Temperature And Humidity 

As such, if you have an air conditioning unit or drafts, it is important that your snake plant is protected from these. 

If the humidity levels in your home are too low, the snake plant’s leaves may begin to brown. If this happens, don’t worry! Simply mist the plant with water from time to time.

This will help maintain the necessary humidity levels for your plant to thrive. 

Fertilizer 

If you want to give your spider plant a boost, we recommend feeding it around twice a month during its active growing seasons (spring and summer).

We like using an all-purpose granular fertilizer for our snake plants. However, it is important that you proceed with caution, as too much fertilizer can cause damage. 

Frequently Asked Questions

If you still have some propagation or spider plant-related queries, don’t worry! We’ve included this handy FAQ section to ensure that all of your burning questions are answered.

Once you’ve finished reading this, you’ll be an expert on spider plants and propagation! 

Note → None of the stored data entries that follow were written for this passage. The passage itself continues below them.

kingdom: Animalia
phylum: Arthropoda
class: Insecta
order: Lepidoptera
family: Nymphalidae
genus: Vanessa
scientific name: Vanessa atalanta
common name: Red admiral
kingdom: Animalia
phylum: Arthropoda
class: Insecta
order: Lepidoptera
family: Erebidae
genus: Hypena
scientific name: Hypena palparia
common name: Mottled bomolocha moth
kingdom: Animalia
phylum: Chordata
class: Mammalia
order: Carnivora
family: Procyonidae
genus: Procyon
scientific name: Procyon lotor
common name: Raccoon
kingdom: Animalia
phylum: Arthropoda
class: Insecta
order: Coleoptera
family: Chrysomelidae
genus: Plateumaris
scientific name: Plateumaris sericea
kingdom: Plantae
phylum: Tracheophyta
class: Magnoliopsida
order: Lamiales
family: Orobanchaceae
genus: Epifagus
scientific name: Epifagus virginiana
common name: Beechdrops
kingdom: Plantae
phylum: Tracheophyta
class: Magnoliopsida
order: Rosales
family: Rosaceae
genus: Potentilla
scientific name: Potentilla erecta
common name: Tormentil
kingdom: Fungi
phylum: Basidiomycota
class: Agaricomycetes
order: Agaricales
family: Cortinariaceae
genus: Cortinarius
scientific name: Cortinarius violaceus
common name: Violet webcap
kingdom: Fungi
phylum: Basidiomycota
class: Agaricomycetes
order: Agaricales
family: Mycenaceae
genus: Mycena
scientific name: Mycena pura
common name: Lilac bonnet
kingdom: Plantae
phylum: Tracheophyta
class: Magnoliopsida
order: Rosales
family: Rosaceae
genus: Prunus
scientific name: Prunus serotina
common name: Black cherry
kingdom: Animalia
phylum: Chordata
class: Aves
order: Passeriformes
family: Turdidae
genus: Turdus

Are Spider Plants Toxic To Dogs And Cats? 

Nope! In fact, one of the reasons that spider plants are so popular is because they are non-toxic.

If your cat or dog accidentally ingests the leaves of your spider plant, they should be just fine (your spider plant may not be though). 

When Should You Propagate A Spider Plant? 

Technically, you can propagate spider plants any time of the year. However, for the best results, we recommend propagating throughout spring or summer.

It will be easier and quicker to propagate throughout their active growing season. 

How High Can A Spider Plant Grow? 

Spider plants don’t tend to grow very high. The largest cultivars may reach a height of 2 feet, but most dwarf types will never grow to be that tall.

Rather than growing upwards, they tend to grow outwards and downwards. 

Can Spider Plants Live Outside? 

Yes! They can survive outside in USDA Hardiness Zones 9 through to 11. If you live in a colder climate, you should bring your spider plant inside if the temperature drops below 50 degrees Fahrenheit. 

How Long Do Spider Plants Live? 

Spider plants typically live for longer than 20 years, as long as they receive the proper care and attention.

In fact, some varieties have been known to survive for up to 50 years! To ensure the longevity of your spider plant, follow our general care guide above. 

Final Thoughts

Spider plants are truly wonderful houseplants. They look lovely, they grow quickly, they’re simple to care for, and they are easy to propagate!

What more could you want? We hope that this article has inspired you to fill your house with spider plants!